Sans le moindre recours à la psychologie (que toute l’oeuvre de Claude Simon récuse), elle décrit l’ascèse de sa création, le consentement au travail, la rigueur de la quête, l’impératif catégorique de la justesse, pas seulement des mots mais du processus entier, dans une totale modestie, la découverte de l’« étonnant miracle » par lequel « l’écriture nous apporte ce qui la nourrit elle-même » (Claude Simon, archives), et le complet recommencement, à chaque livre, jusqu’à ce que, comme l’écrivit Jean-Claude Lebrun dans L’Humanité à propos du dernier roman de Claude Simon, Le Tramway (2001), « la matière romanesque, à force de brassages, d’échos et de récurrences, semble être devenue sans limites, comme renfermant sa propre indéfinie fertilité ». Belle formule, que Mireille Calle-Gruber, attentive à retracer aussi la réception de l’oeuvre, cite avec plaisir, tant fut souvent désastreux, condescendant, inepte, l’accueil critique en France (jusqu’à celui de l’annonce du prix Nobel), alors que l’oeuvre était traduite, appréciée, étudiée, et la parole de Claude Simon conférencier accueillie un peu partout dans le monde.
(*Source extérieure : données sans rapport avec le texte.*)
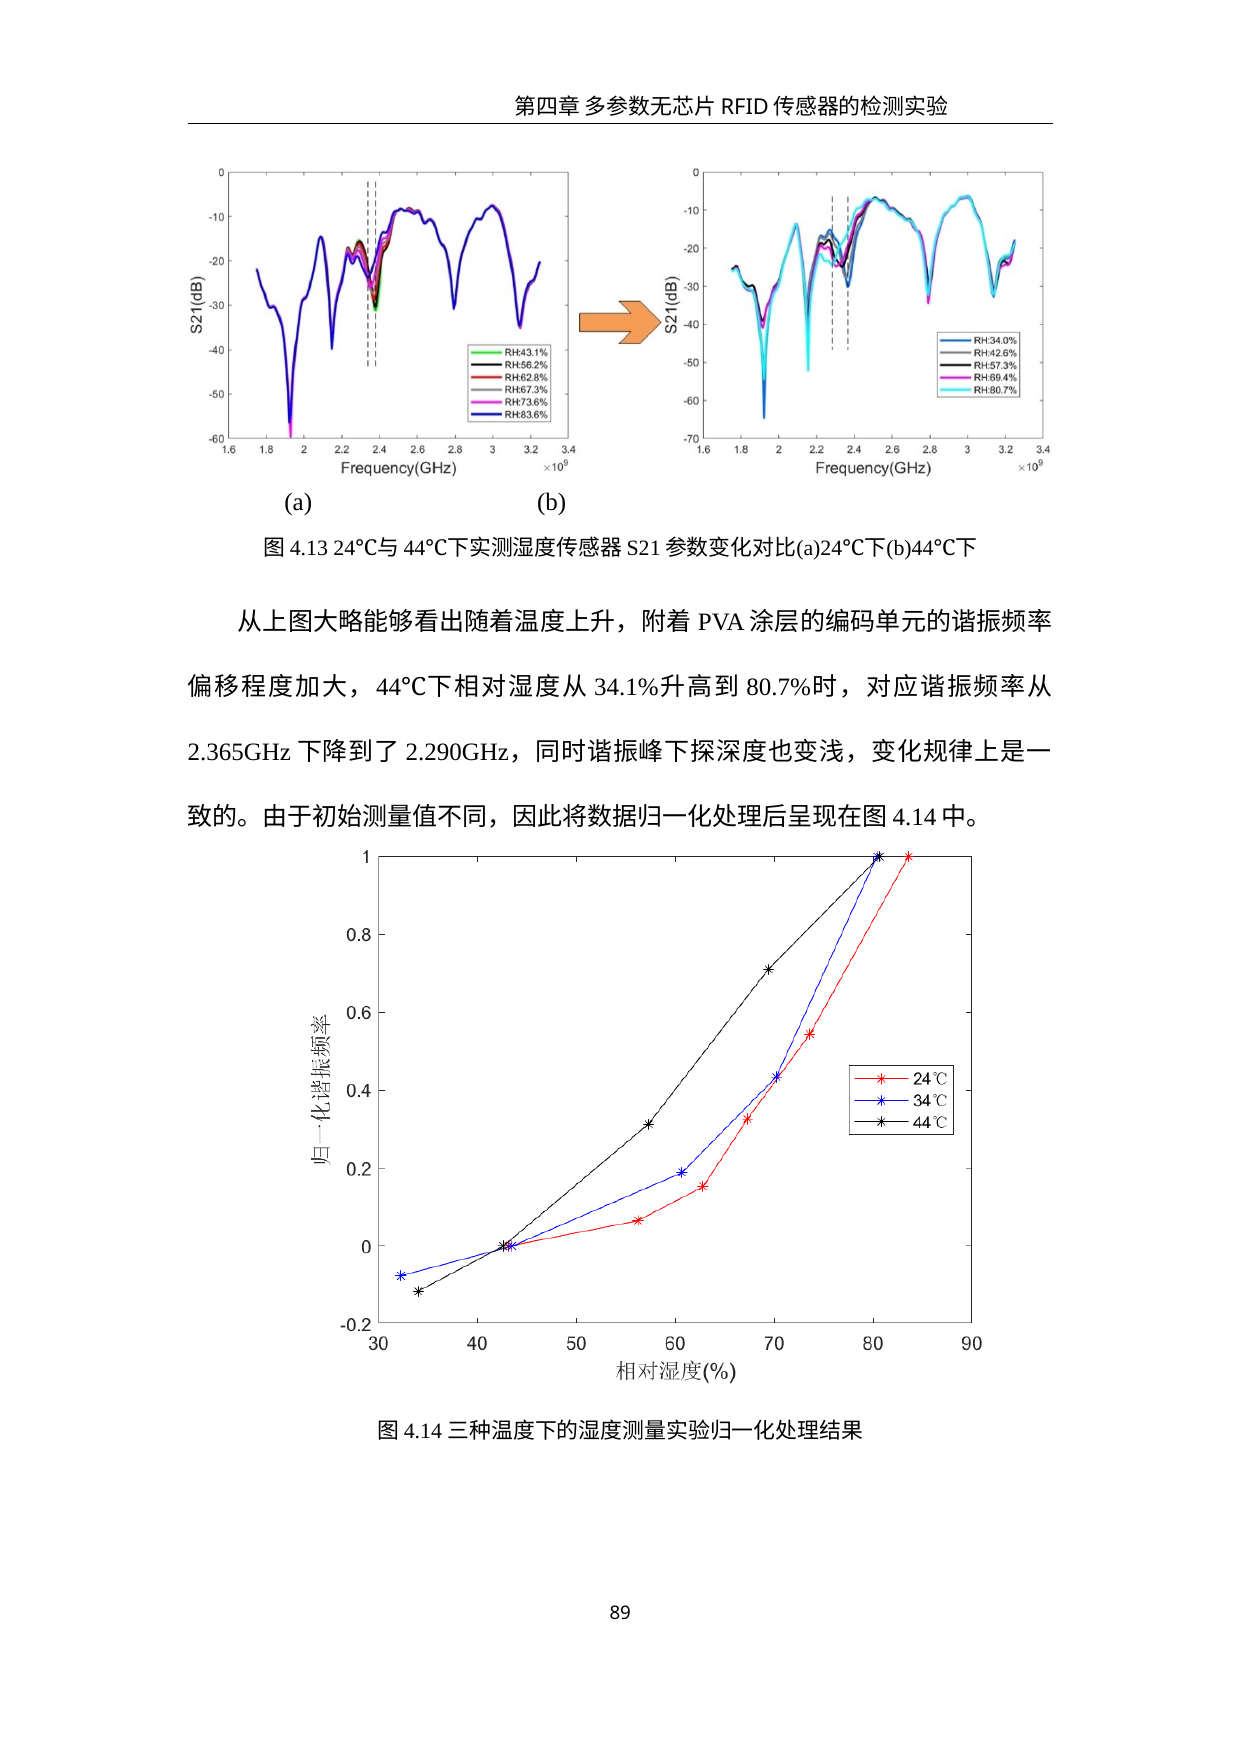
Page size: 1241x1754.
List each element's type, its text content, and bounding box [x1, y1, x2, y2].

picture [187, 166, 1053, 478]
text 图4.13 24℃与44℃下实测湿度传感器S21参数变化对比(a)24℃下(b)44℃下 [187, 530, 1053, 562]
text (a) (b) [187, 485, 1053, 517]
text 图4.14 三种温度下的湿度测量实验归一化处理结果 [187, 1412, 1053, 1445]
picture [308, 847, 983, 1385]
text 从上图大略能够看出随着温度上升，附着PVA涂层的编码单元的谐振频率偏移程度加大，44℃下相对湿度从34.1%升高到80.7%时，对应谐振频率从2.365GHz下降到了2.290GHz，同时谐振峰下探深度也变浅，变化规律上是一致的。由于初始测量值不同，因此将数据归一化处理后呈现在图4.14中。 [187, 587, 1053, 847]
La méthode a un inconvénient. Le récit proprement biographique, où manquent un peu les témoignages extérieurs, est parfois comme court-circuité par cette manière de convoquer des écrits et des textes largement postérieurs. Des choses semblent dites trop tôt. Si Claude Simon par exemple ne se souvient d’avoir éprouvé - il avait 10 ans -, à la mort de sa mère, qu’une «sorte d’ahurissement», peut-être n’était-il pas judicieux de citer là les mots que, plus de soixante-dix ans après, il a trouvés dans L’Acacia pour décrire la maladie de sa mère, métamorphose de «la paresseuse génisse», héritière d’une «forteresse à la somnolente respectabilité», en marionnette tragique au «bec de rapace». À ce moment-là de la biographie, alors que vient d’être citée une lettre effroyablement émouvante de la mère mourante à son enfant, les mots de l’extrême maturité sont trop forts, presque incompréhensibles, et, au lecteur novice de Claude Simon, cette génisse pourrait sembler affreusement cynique. Mais ce n’est qu’un détail, qui n’enlève rien à la très grande qualité du livre.
Les chapitres sur la jeunesse, le collège Stanislas, le récit du voyage de 1937 (nourri de carnets inédits), celui de la déroute des Flandres (où l’on mesure l’écart entre le récit que Claude Simon s’est fait pour lui-même, en 1990, de la chute de la première bombe et une page de La Route des Flandres), celui de la captivité, de l’évasion, de l’Occupation, tout est passionnant. Plus d’un lecteur découvrira avec surprise le jeune Claude Simon, peintre autodidacte, en grande conversation avec Raoul Dufy, et la place de la réflexion sur la peinture, celle de Cézanne (avant la découverte de Picasso et du cubisme), dans le déclenchement de l’écriture des premiers romans. Claude Simon les reniera, comme il reniera ses peintures, mais peu importe. De Dufy, il retiendra qu’il faut «savoir abandonner le tableau que l’on voulait faire au profit de celui qui se fait» , et de Cézanne, l’exigence fondatrice de la composition.